12 February 2016

What is carburizing?

What is carburizing process?

Carburizing is one of the most widely used surface hardening processes for a long time. 

Carburising is a method to harden low-carbon steel. Carbon atoms are diffused to steel surface after carburisation, quenching is done and steel gets hardened.

Carburizing heat treatment is the introduction of carbon into the surface of the steel and produces a surface which is resistant to wear while maintaining toughness and strength of the core. It occurs when the steel is heated above the critical temperature in a carburizing furnace which contains more carbon than steel contains.

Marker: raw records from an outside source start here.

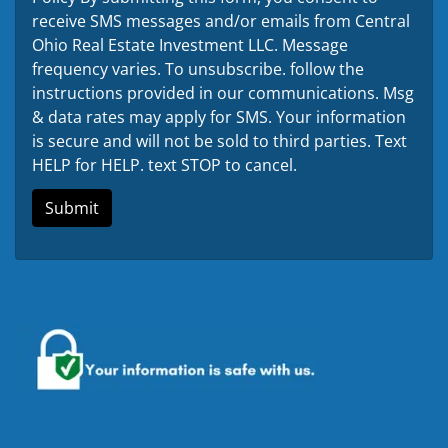
receive SMS messages and/or emails from Central
Ohio Real Estate Investment LLC. Message
frequency varies. To unsubscribe. follow the
instructions provided in our communications. Msg
& data rates may apply for SMS. Your information
is secure and will not be sold to third parties. Text
HELP for HELP. text STOP to cancel.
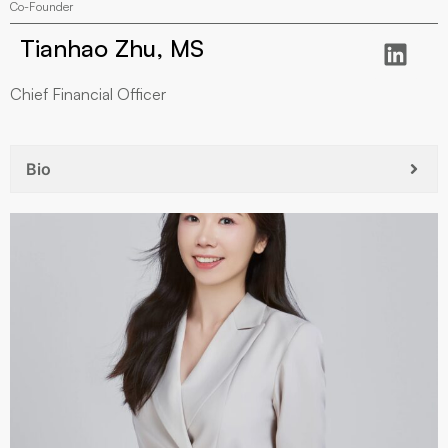
Co-Founder
Tianhao Zhu, MS
Chief Financial Officer
Bio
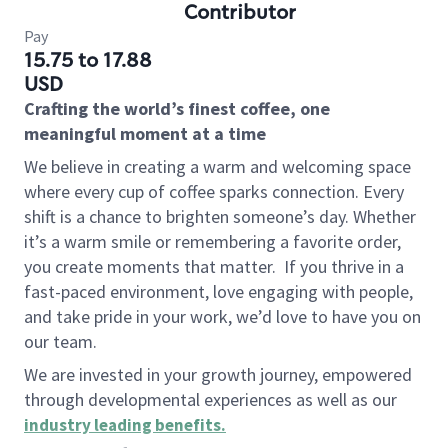
Contributor
Pay
15.75 to 17.88
USD
Crafting the world’s finest coffee, one
meaningful moment at a time
We believe in creating a warm and welcoming space
where every cup of coffee sparks connection. Every
shift is a chance to brighten someone’s day. Whether
it’s a warm smile or remembering a favorite order,
you create moments that matter.
If you thrive in a
fast-paced environment, love engaging with people,
and take pride in your work, we’d love to have you on
our team.
We are invested in your growth journey, empowered
through developmental experiences as well as our
industry leading benefits
.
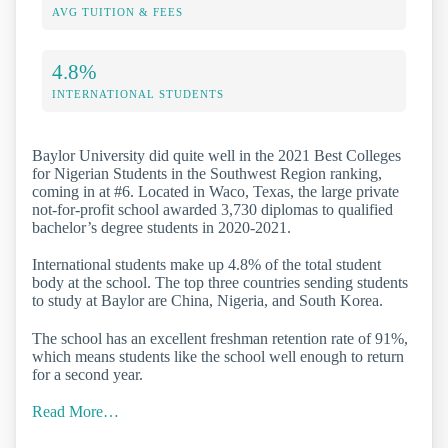
AVG TUITION & FEES
4.8%
INTERNATIONAL STUDENTS
Baylor University did quite well in the 2021 Best Colleges
for Nigerian Students in the Southwest Region ranking,
coming in at #6. Located in Waco, Texas, the large private
not-for-profit school awarded 3,730 diplomas to qualified
bachelor’s degree students in 2020-2021.
International students make up 4.8% of the total student
body at the school. The top three countries sending students
to study at Baylor are China, Nigeria, and South Korea.
The school has an excellent freshman retention rate of 91%,
which means students like the school well enough to return
for a second year.
Read More…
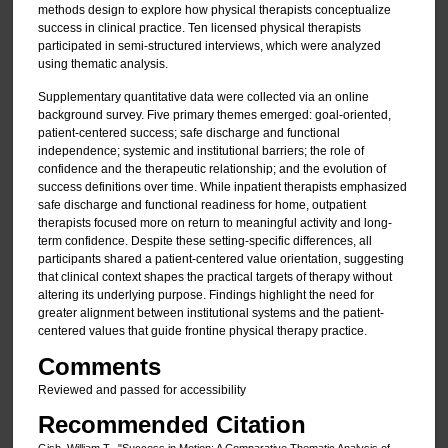
methods design to explore how physical therapists conceptualize
success in clinical practice. Ten licensed physical therapists
participated in semi-structured interviews, which were analyzed
using thematic analysis.
Supplementary quantitative data were collected via an online
background survey. Five primary themes emerged: goal-oriented,
patient-centered success; safe discharge and functional
independence; systemic and institutional barriers; the role of
confidence and the therapeutic relationship; and the evolution of
success definitions over time. While inpatient therapists emphasized
safe discharge and functional readiness for home, outpatient
therapists focused more on return to meaningful activity and long-
term confidence. Despite these setting-specific differences, all
participants shared a patient-centered value orientation, suggesting
that clinical context shapes the practical targets of therapy without
altering its underlying purpose. Findings highlight the need for
greater alignment between institutional systems and the patient-
centered values that guide frontine physical therapy practice.
Comments
Reviewed and passed for accessibility
Recommended Citation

The process involves diffusing carbon into low carbon steel to form a high carbon steel surface.

It is essentially the addition of carbon at the surface of low carbon steels at appropriate temperatures.

Hardening agents :

There are different types of elements or materials that can be used to perform this process as hardening agents. Mostly used hardening agents are following below :
  • Carbon monoxide gas ( CO )
  • Sodium cyanide and barium carbonate 
  • Hardwood charcoal 
Effects of carburizing in material properties :

Mechanical :
  • Increased surface hardness.
  • Increased wear resistance.
  • Increased fatigue or tensile strength.
Physical :
  • Grain growth may occur.
  • Change in volume may occur.
Chemical :
  • Increased surface carbon content.

Now we can discuss about the various carburizing processes commonly used by the industry.

  • Pack carburizing 

It is a process in which carbon monoxide derived from a solid compound decomposes at the metal surface into nascent carbon and carbon dioxide.

Nowadays led to reduced use of pack carburizing because of environmental concerns. In this process low carbon steel components are packed in an environment with high carbon content such as carbon powder. 

The components are heated with the production of carbon monoxide, which is called a reducing agent. The steel components are become hardened because of the carbon absorption inside the component. 

Control of this process is difficult because it is difficult to maintain uniform temperatures. It is an effective process in introducing carbon but this method is exceedingly slow. In this process carbon monoxide is given off by coke or hardwood charcoal.

  • Gas carburizing 

Gas carburizing is a surface hardening process which is carried out at a very high temperature. 

The parts are surrounded by a carbon-bearing atmosphere that can be continuously replaced and because of that, a high carbon potential can be maintained. 

The gas carburizing process is mostly similar to pack carburizing process aside from the supply of carbon monoxide (CO) gas to the heated furnace and the carbon decomposition. CO gas needs to be contained safely. 

Gas carburizing is the most effective and widely used method for carburizing steel parts in large quantities in many industries.

  • Liquid carburizing 

Liquid carburizing is a process used for case hardening of steel or iron made components. 
In this process, the components made from steel are submerged in a liquefied carbon-rich environment. The main component in such baths is cyanide. 

Cases produced by liquid carburizing are lower in nitrogen and higher in carbon than cases produced by cyaniding. However, safety issues have led to baths that are non-toxic that produced similar results. 

Liquid carburizing involves faster heat-up so that cycle times for liquid carburizing are shorter than those for gas carburizing. The components are held in a molten salt that converts carbon into the steel. 

Carbon is diffused inwards producing a hardened case by rapid quenching process. The case produced by carbon diffusion is similar to that produced by the gas carburizing process. Cases that formed by liquid carburizing have low nitrogen and high carbon content.

  • Vacuum carburizing :
The vacuum carburizing process involves carburizing under an absolute pressure environment which is free from oxygen. Since the heating environment is oxygen-free, the carburizing temperatures can be improved significantly without border oxidation of the surface or grain. The atmosphere is significantly simplified although the furnace enclosure is more complex. A single component environment containing hydrocarbons like methane and that can be used. 

The higher temperatures increase the solubility of carbon and the diffusion rate that is why the time necessary for case depth is reduced. The carbon potential of the gas in deep recesses and blind holes is rapidly depleted as vacuum carburizing is carried out under very low pressures and the furnace flow rate of the carburizing gas is very low.

Unless this gas is replaced, a great non-uniformity in case of depth over the surface of the part is likely to occur. The gas pressure is increased significantly, another problem arises, that of free-carbon formation, or sooting is an effort to overcome this problem.

Therefore, in order to obtain uniform depth over complex shape, the gas pressure must be increased periodically to refill the down atmosphere in recesses and then reduced again to the operating pressure. 

  • Plasma carburizing 

Plasma carburizing is environment-friendly. 

With the use of plasma carburizing improve characteristics such as wear and corrosion resistance, hardness and load-bearing capacity with an even treatment of components with complex geometry.

In plasma carburization method, plasma impinges positive carbon ions on the surface of a steel part that used as a cathode. 

The primary difference between standard and plasma carburization is that plasma techniques achieve reduced carburizing times. 

Insignificant industrial plants, plasma carburization used rises because it improved the surface features of different steels and particularly stainless steels.